12-Point Investment Plan to Significantly Change Your Health, Fitness, and Life

THE QATSPY® Your Personal Sports Training Athletic Quarters

By: Charles W. Boatright

12-POINT NEW YEAR’S RESOLUTION TO IMPROVE YOUR LIVE

During President George Herbert Walker Bush (The 41st President) Funeral, Brett Baier, with FOX News, mentioned A Letter by President Bush (41) Points to Live By. I have put together 12- Point Investment Plan for your Health, Fitness, and significantly improving your Life. These are great items that my grandfather gave me that still works today. These are also great New Year’s Resolutions to make and keep during the coming New Year and years to come. Just remember small steps are part of a successful life’s journey.

12-Point Investment Plan for Health/Fitness/Lifestyle with a 600% Return

Wall Street can’t provide this type of performance that you can do yourself to invest in your life.

This 12-Point Investment Plan can make a significant difference in your life and the lives of others. These 12-Point Investment Plan have minimum cost to you, but have incalculable benefits to enrich your life with personal achievements. During the period leading up to Christmas and the New Year, we pause to make an assessment of our lives.

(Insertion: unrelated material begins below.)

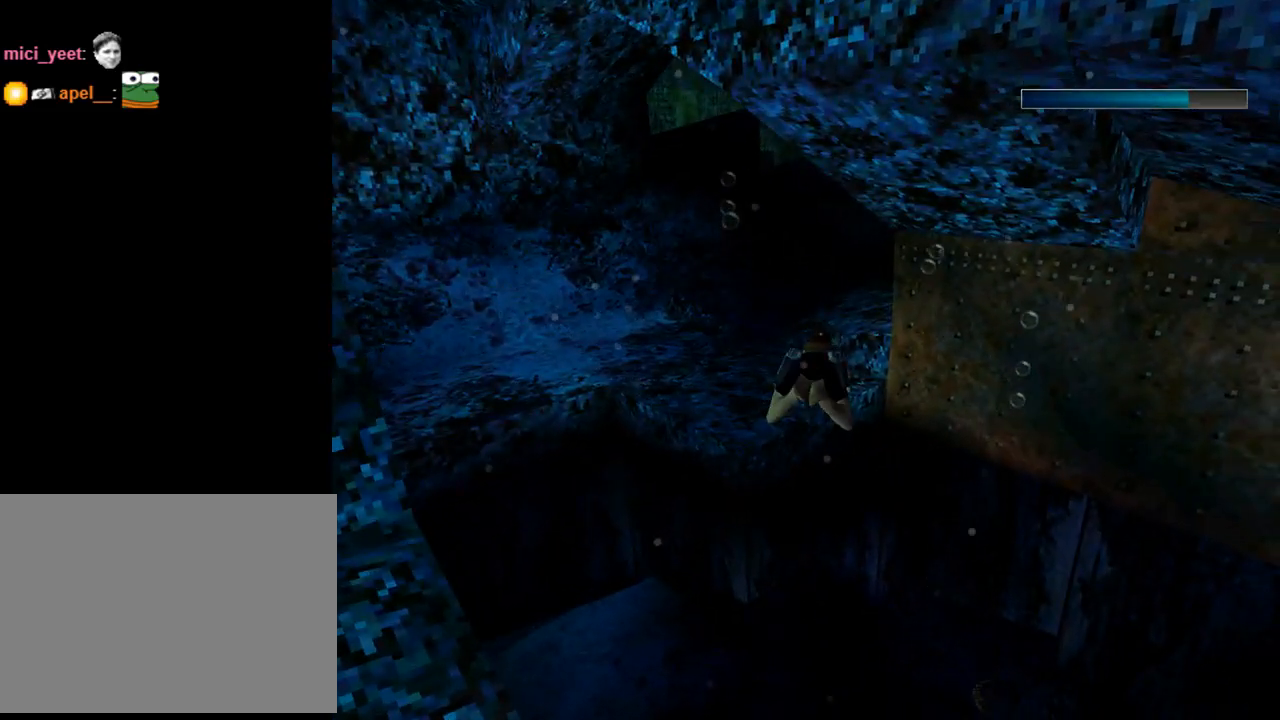
{"buttons": [], "left_stick": "center", "events": [[133, "DPAD_RIGHT", "up"], [233, "SQUARE", "up"]]}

We examine what we have accomplished, what our present state is, and what we would like to accomplish in the future. Usually these assessments are done at birthdays, anniversaries, and at the end of the year, but these assessments are steps we can take each day of our life. The key to successful life is being persistent, consistent, and patient.

Here are 12 Point Investment Plan that can significantly change our lives:

  1. Start an IRA, a 401-(k) plan, and/or 529 College Saving Plan and contribute at least 10% of your weekly/monthly income to the plan. Direct deposit is the best method, because it is automatic.
  2. Get at least an Associate’s Degree or Vo-Tech Degree or even both.
  3. Learn a trade, in addition to your Degree, Step No. 2.
  4. Develop a close friendship with at least one person not related to you that you can confide in with confidence.
  5. Pick an athletic activity that has a competition component to compliment your fitness workout.
  6. Read at least five books a year.
  7. Have a daily devotion with meditation.
  8. Have a fitness program, consisting of Cardio, Aerobics, Strength training.
  9. Develop a balanced diet program, based on a 925 Schedule. (SR925 MET Diet Program) This is a very inexpensive Program that pays big dividends. This is a high Fiber/Protein Diet. Fiber and Protein is essential to healthy skin.
  10. Take a 30-minute walk each day and have in addition a routine Exercise program. (CASPER Fitness Program) at least 3 to 4 x per week. It needs to include a strength component.
  11. Drink at least 2 cups of coffee or hot tea each day and plenty of water.
  12. Write at least one article per week covering an activity you are interested in (e.g., sports, your career, technology, or inspirational). You don’t have to submit or post it for publication, but use it for your own mental development. This also helps a person’s cognitive ability.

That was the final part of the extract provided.